Mais sur le terrain, la guerre continue. Les armes n’ont pas encore été déposées. Et surtout, le principal protagoniste armé de la crise, le M23, n’a pas participé à la table des négociations.
Le mouvement rebelle, soutenu selon Kinshasa par Kigali, contrôle d’importants territoires dans le Nord-Kivu et y impose ses propres administrations. Une version préliminaire de l’accord supposait qu’un traité distinct négocié à Doha entre le gouvernement congolais et le M23 aurait déjà abouti. Ce n’est pas le cas.
« L’accord avec les États-Unis contourne complètement la question du M23 », déplore Liam Karr, expert de l’American Enterprise Institute. Selon lui, ignorer la place du M23, sa reconnaissance légale ou son éventuelle intégration est un « risque majeur » pour toute solution durable.

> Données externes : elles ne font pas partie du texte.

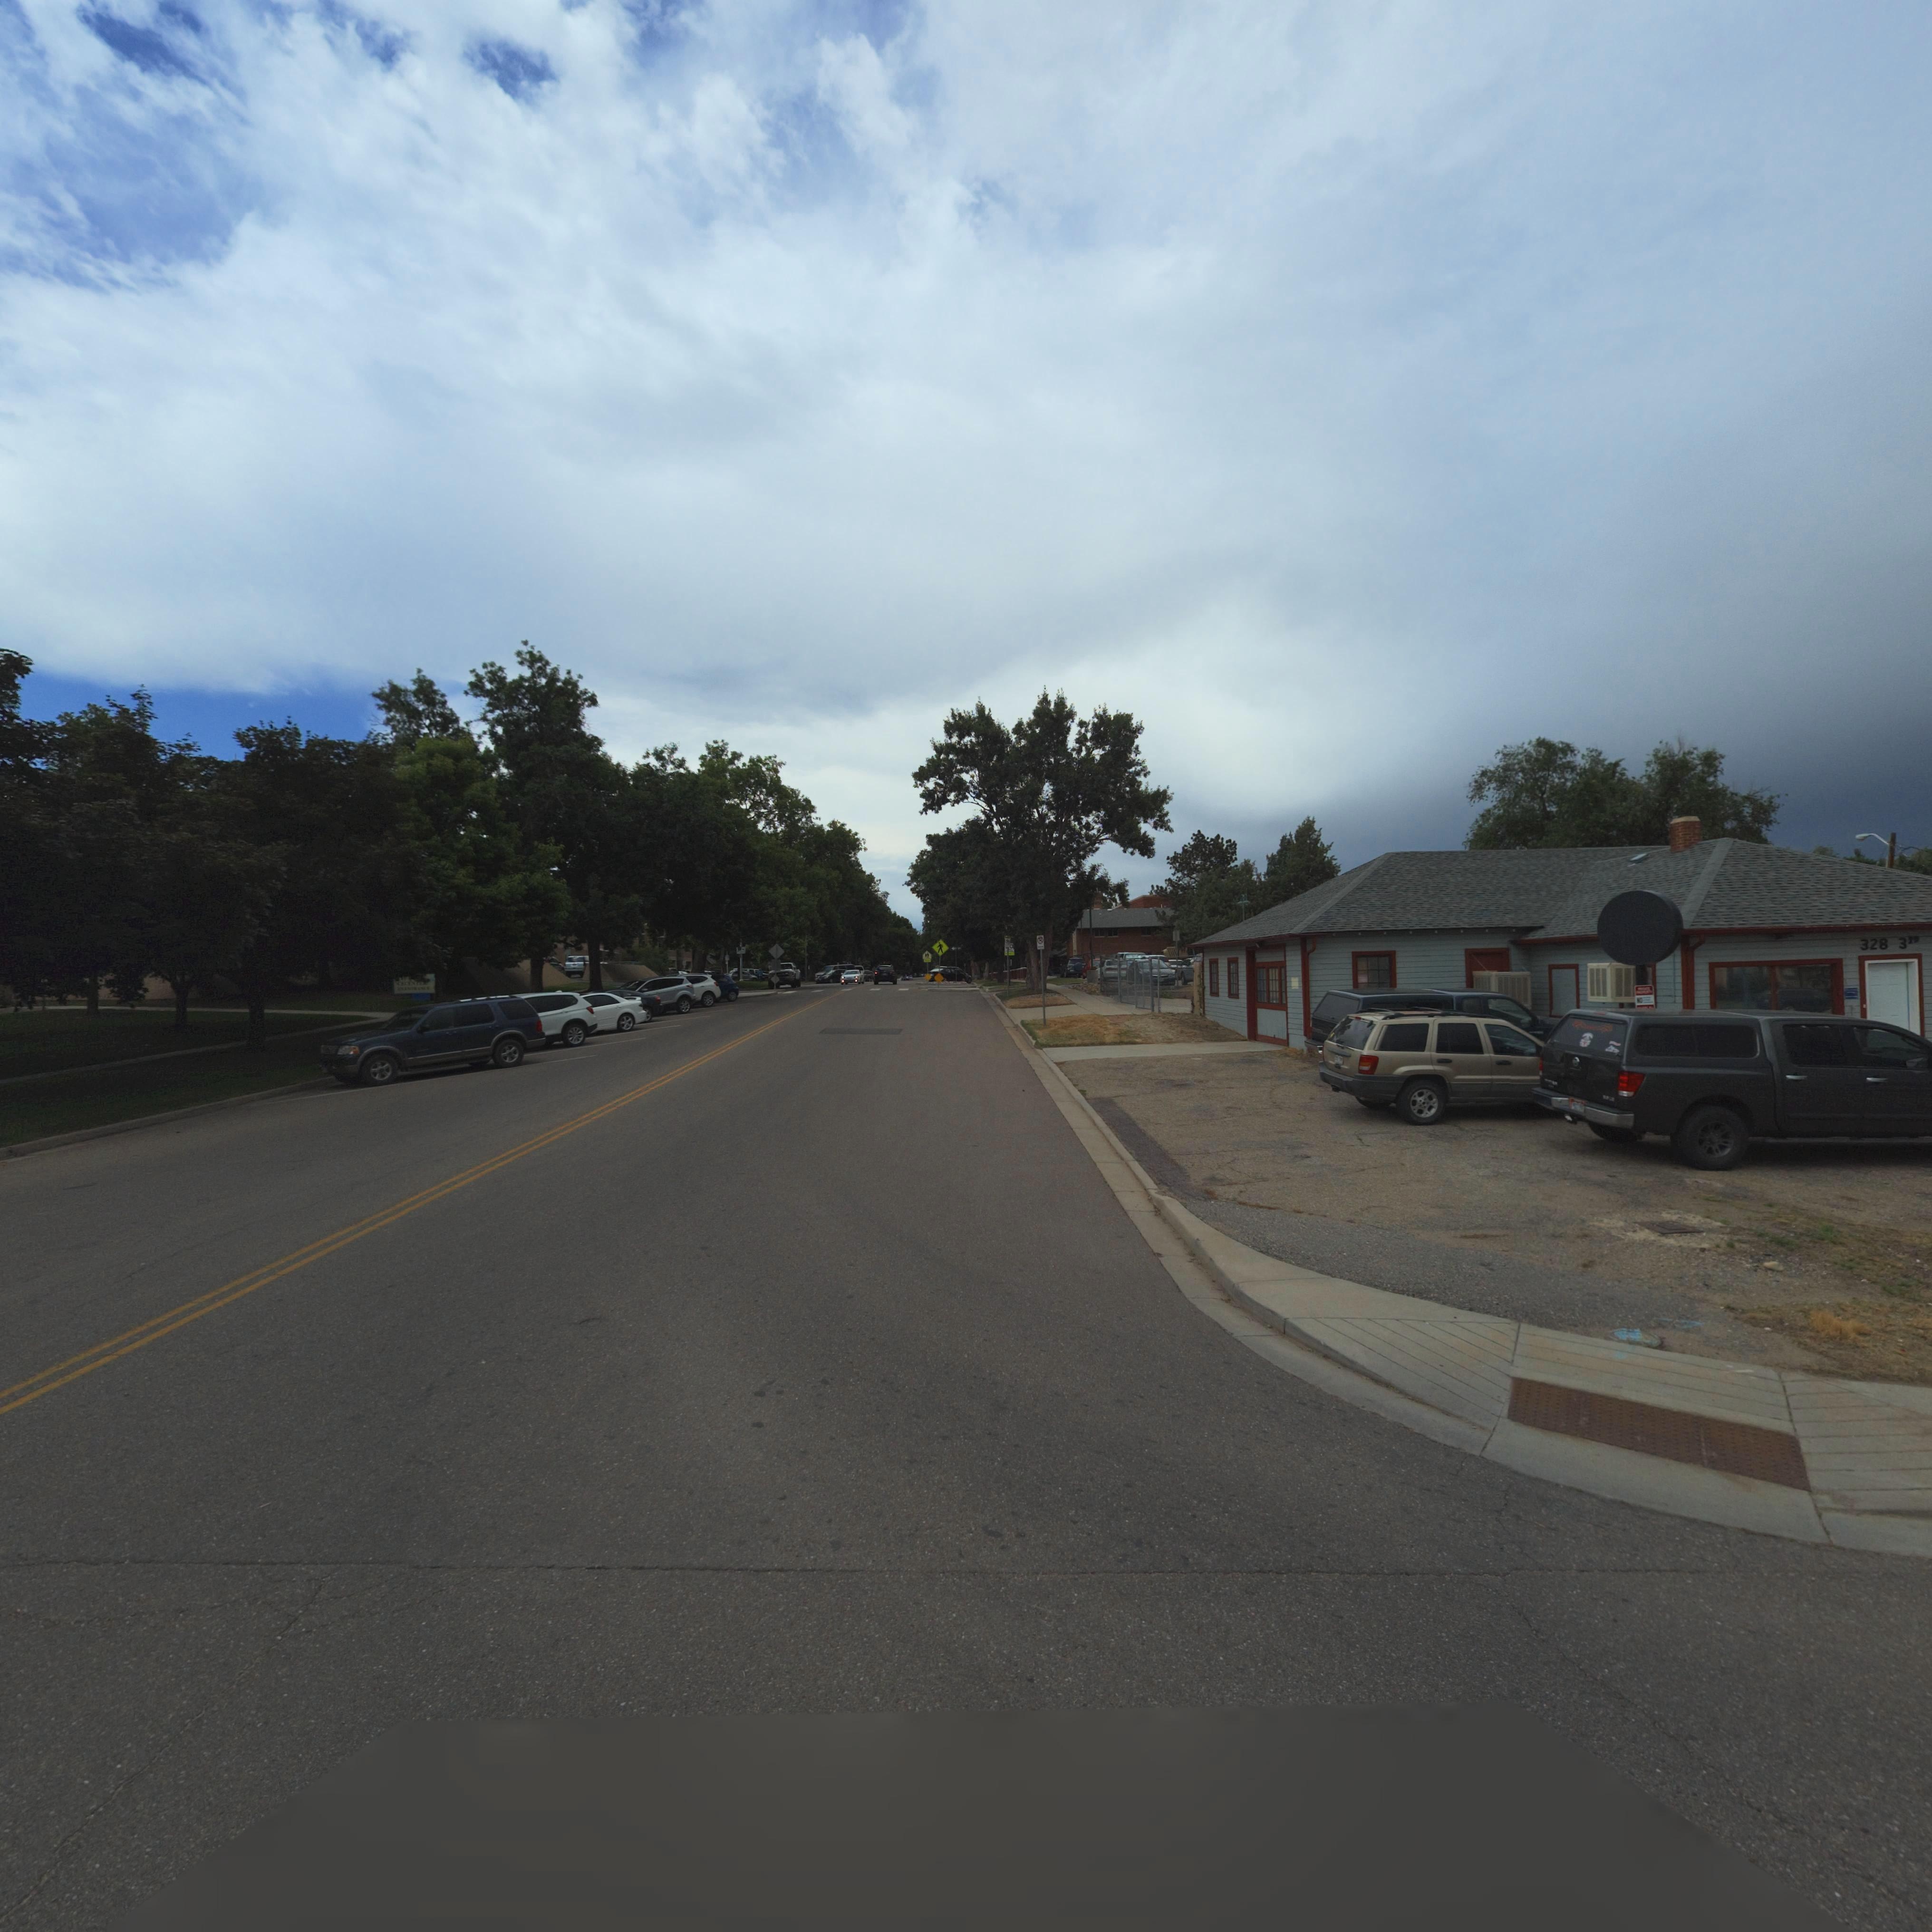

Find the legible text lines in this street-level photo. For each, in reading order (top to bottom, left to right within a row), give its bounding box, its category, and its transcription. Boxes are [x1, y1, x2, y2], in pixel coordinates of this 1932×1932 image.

[1860, 938, 1889, 950] StreetNumber: 328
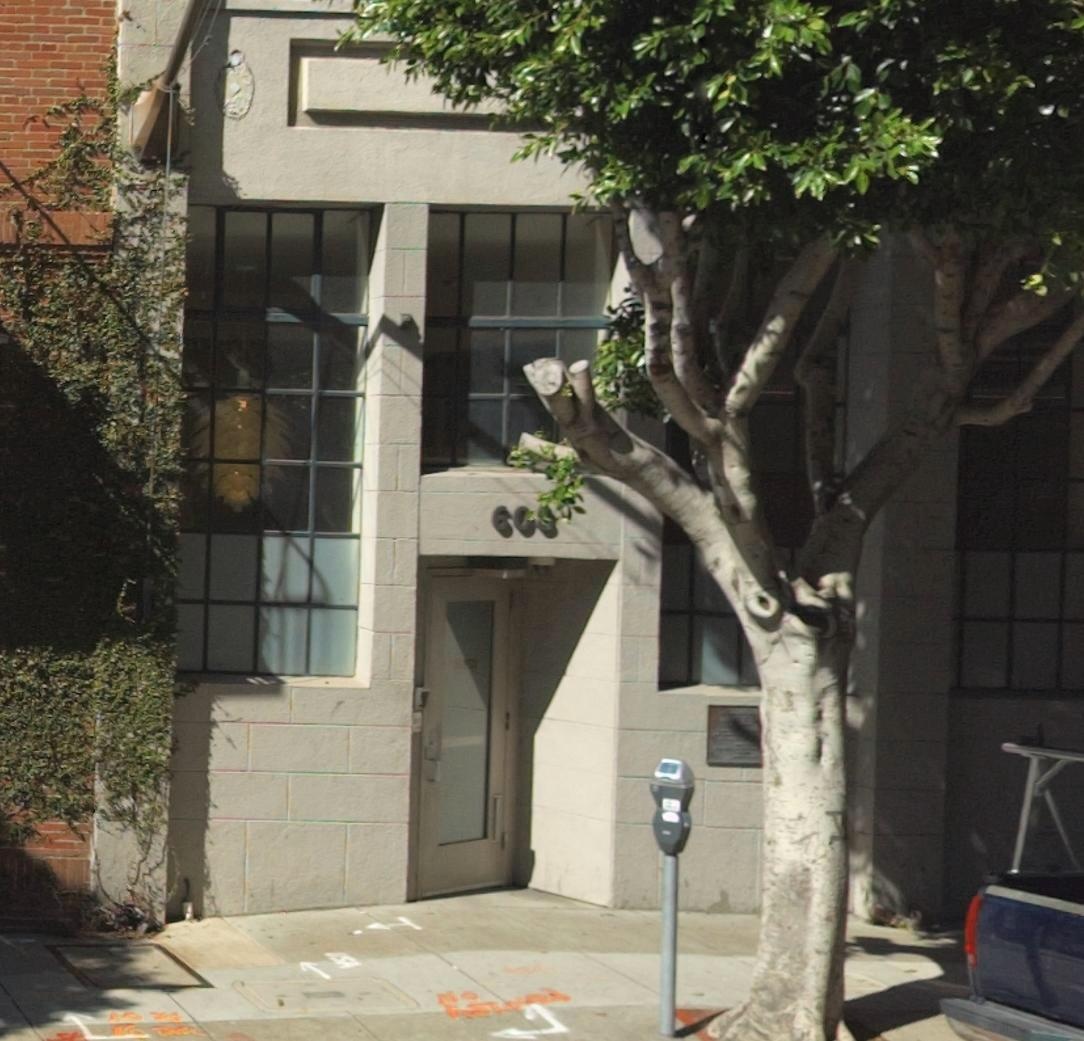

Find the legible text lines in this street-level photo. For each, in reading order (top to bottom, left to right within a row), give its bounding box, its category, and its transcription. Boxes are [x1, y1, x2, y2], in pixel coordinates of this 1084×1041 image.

L’Ouganda et le Burundi, dont les troupes sont également présentes dans l’est du Congo, sont absents du texte final. Pourtant, ils restent des acteurs militaires de premier plan dans la région.
Un partage des ressources sans justice ?
Autre point de discorde : la promesse d’un accès américain aux minerais stratégiques de la RDC, en échange d’un accord avec une puissance accusée d’agression. Pour plusieurs observateurs congolais, cette logique revient à légitimer les exactions passées sans obtenir de réparations ni de garanties solides pour l’avenir.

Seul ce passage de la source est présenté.